But like, it's not impossible to measure temp on devices. It's entirely possible to design a temp monitor that tracks the physical grouping of equipment: datacenter -> aisle -> rack -> server

The real question is one of prioritization: if a rack's temp has raised but there's no customer error, is it an immediate problem?



> if a rack's temp has raised but there's no customer error, is it an immediate problem?

Here, the problem was on a machine running a google application, so they noticed. But this is a post on the google cloud blog. This just makes me think that Google isn’t monitoring the health of the hardware they provide to customers in the cloud. It is a change you have to make when you change the layer at which you are providing services to customers. If I’m using the google maps web site, I don’t care if they are monitoring cpu temperature if layers above insulate me from impact. If I’m spinning up a virtual machine, I will be directly impacted.


Netflix keynotes described how entire AWS AZs can and will go offline, and how to induce failures to exercise recovery paths, so why is the evaluation criteria for GCP 'my single point of failure VM cannot ever go down?'


Most companies are not Netflix and I’m not sure I understand why we are discussing AWS?

That post is more a statement on how errors which can be handled at the app layer can have catastrophic effects on lower level components. You cannot assume end customers are running thing at the scale or with the fault tolerance of google, or Netflix.


Most companies are not Netflix but all cloud customers can learn from their public design discussions. The only reason I mentioned AWS is that they are Netflix a high profile AWS customer, and their lessons in cloud architecture apply pretty cleanly to GCP. You cannot assume an SLA of 100 percent, even if it works out that way on shorter time scales. It's really no different than running your own datacenter, so I don't know where this 'monitoring will prevent catastrophy' fight is coming from.

> You cannot assume end customers are running thing at the scale or with the fault tolerance of google, or Netflix.

Correct, but there's a gradient between 'we have 10 copies of the service in 10 different countries and use Akamai GTM in case of outage' and Dave's one-off-VM. One-off VMs are fine if you know what you're getting into, and I use that setup for my personal, lowstakes & zero revenue website. But if you are a paying cloud customer, it makes sense to pay attention to availability zones regardless of scale.

And sure, there might be a market somewhere for a more durable VM setup. At a past non-profit job we provided customers the illusion of a single HA VM using Ganeti (http://www.ganeti.org/). But it's not clear to me that the segment is viable -- customers at the low and top end don't need the HA.

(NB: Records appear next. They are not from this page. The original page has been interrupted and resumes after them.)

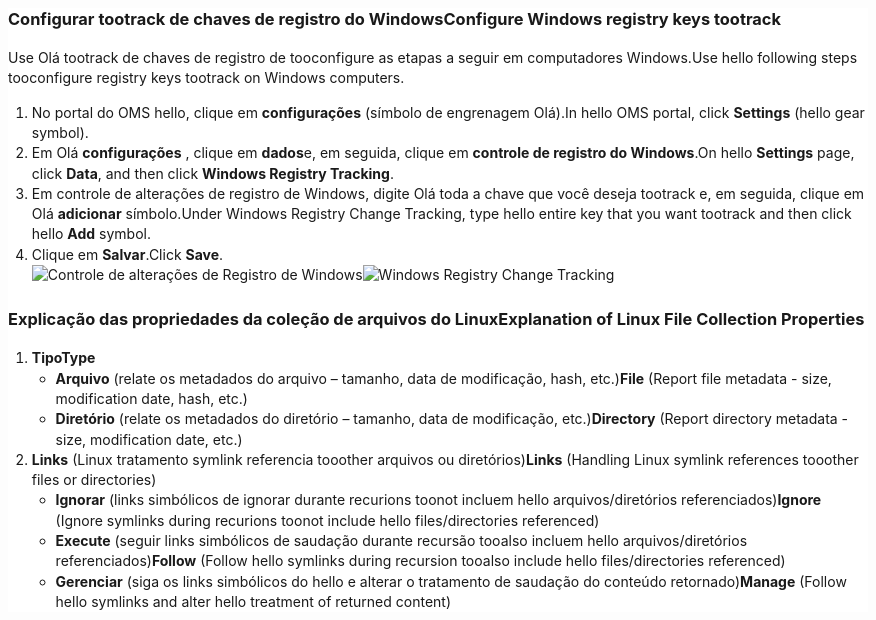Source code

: ### <a name="configure-windows-registry-keys-tootrack"></a><span data-ttu-id="68747-135">Configurar tootrack de chaves de registro do Windows</span><span class="sxs-lookup"><span data-stu-id="68747-135">Configure Windows registry keys tootrack</span></span>
<span data-ttu-id="68747-136">Use Olá tootrack de chaves de registro de tooconfigure as etapas a seguir em computadores Windows.</span><span class="sxs-lookup"><span data-stu-id="68747-136">Use hello following steps tooconfigure registry keys tootrack on Windows computers.</span></span>

1. <span data-ttu-id="68747-137">No portal do OMS hello, clique em **configurações** (símbolo de engrenagem Olá).</span><span class="sxs-lookup"><span data-stu-id="68747-137">In hello OMS portal, click **Settings** (hello gear symbol).</span></span>
2. <span data-ttu-id="68747-138">Em Olá **configurações** , clique em **dados**e, em seguida, clique em **controle de registro do Windows**.</span><span class="sxs-lookup"><span data-stu-id="68747-138">On hello **Settings** page, click **Data**, and then click **Windows Registry Tracking**.</span></span>
3. <span data-ttu-id="68747-139">Em controle de alterações de registro de Windows, digite Olá toda a chave que você deseja tootrack e, em seguida, clique em Olá **adicionar** símbolo.</span><span class="sxs-lookup"><span data-stu-id="68747-139">Under Windows Registry Change Tracking, type hello entire key that you want tootrack and then click hello **Add** symbol.</span></span>
4. <span data-ttu-id="68747-140">Clique em **Salvar**.</span><span class="sxs-lookup"><span data-stu-id="68747-140">Click **Save**.</span></span>  
   <span data-ttu-id="68747-141">![Controle de alterações de Registro de Windows](./media/log-analytics-change-tracking/windows-registry-change-tracking.png)</span><span class="sxs-lookup"><span data-stu-id="68747-141">![Windows Registry Change Tracking](./media/log-analytics-change-tracking/windows-registry-change-tracking.png)</span></span>

### <a name="explanation-of-linux-file-collection-properties"></a><span data-ttu-id="68747-142">Explicação das propriedades da coleção de arquivos do Linux</span><span class="sxs-lookup"><span data-stu-id="68747-142">Explanation of Linux File Collection Properties</span></span>
1. <span data-ttu-id="68747-143">**Tipo**</span><span class="sxs-lookup"><span data-stu-id="68747-143">**Type**</span></span>
   * <span data-ttu-id="68747-144">**Arquivo** (relate os metadados do arquivo – tamanho, data de modificação, hash, etc.)</span><span class="sxs-lookup"><span data-stu-id="68747-144">**File** (Report file metadata - size, modification date, hash, etc.)</span></span>
   * <span data-ttu-id="68747-145">**Diretório** (relate os metadados do diretório – tamanho, data de modificação, etc.)</span><span class="sxs-lookup"><span data-stu-id="68747-145">**Directory** (Report directory metadata - size, modification date, etc.)</span></span>
2. <span data-ttu-id="68747-146">**Links** (Linux tratamento symlink referencia tooother arquivos ou diretórios)</span><span class="sxs-lookup"><span data-stu-id="68747-146">**Links** (Handling Linux symlink references tooother files or directories)</span></span>
   * <span data-ttu-id="68747-147">**Ignorar** (links simbólicos de ignorar durante recurions toonot incluem hello arquivos/diretórios referenciados)</span><span class="sxs-lookup"><span data-stu-id="68747-147">**Ignore** (Ignore symlinks during recurions toonot include hello files/directories referenced)</span></span>
   * <span data-ttu-id="68747-148">**Execute** (seguir links simbólicos de saudação durante recursão tooalso incluem hello arquivos/diretórios referenciados)</span><span class="sxs-lookup"><span data-stu-id="68747-148">**Follow** (Follow hello symlinks during recursion tooalso include hello files/directories referenced)</span></span>
   * <span data-ttu-id="68747-149">**Gerenciar** (siga os links simbólicos do hello e alterar o tratamento de saudação do conteúdo retornado)</span><span class="sxs-lookup"><span data-stu-id="68747-149">**Manage** (Follow hello symlinks and alter hello treatment of returned content)</span></span>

Certainly, but you're making the assumption that Google does assume that.

Its completely possible to have different alerting setups for different binaries, and consider CPU throttling to not be a page-worthy issue for GFEs, but to be page-worthy for GCP jobs.


> The real question is one of prioritization: if a rack's temp has raised but there's no customer error, is it an immediate problem?

A server CPU that's thermal throttling is about one step less serious than shutting off. While it's not urgent to deal with dead machines, a dying machine should be in the top priority bracket you see on a day-to-day basis.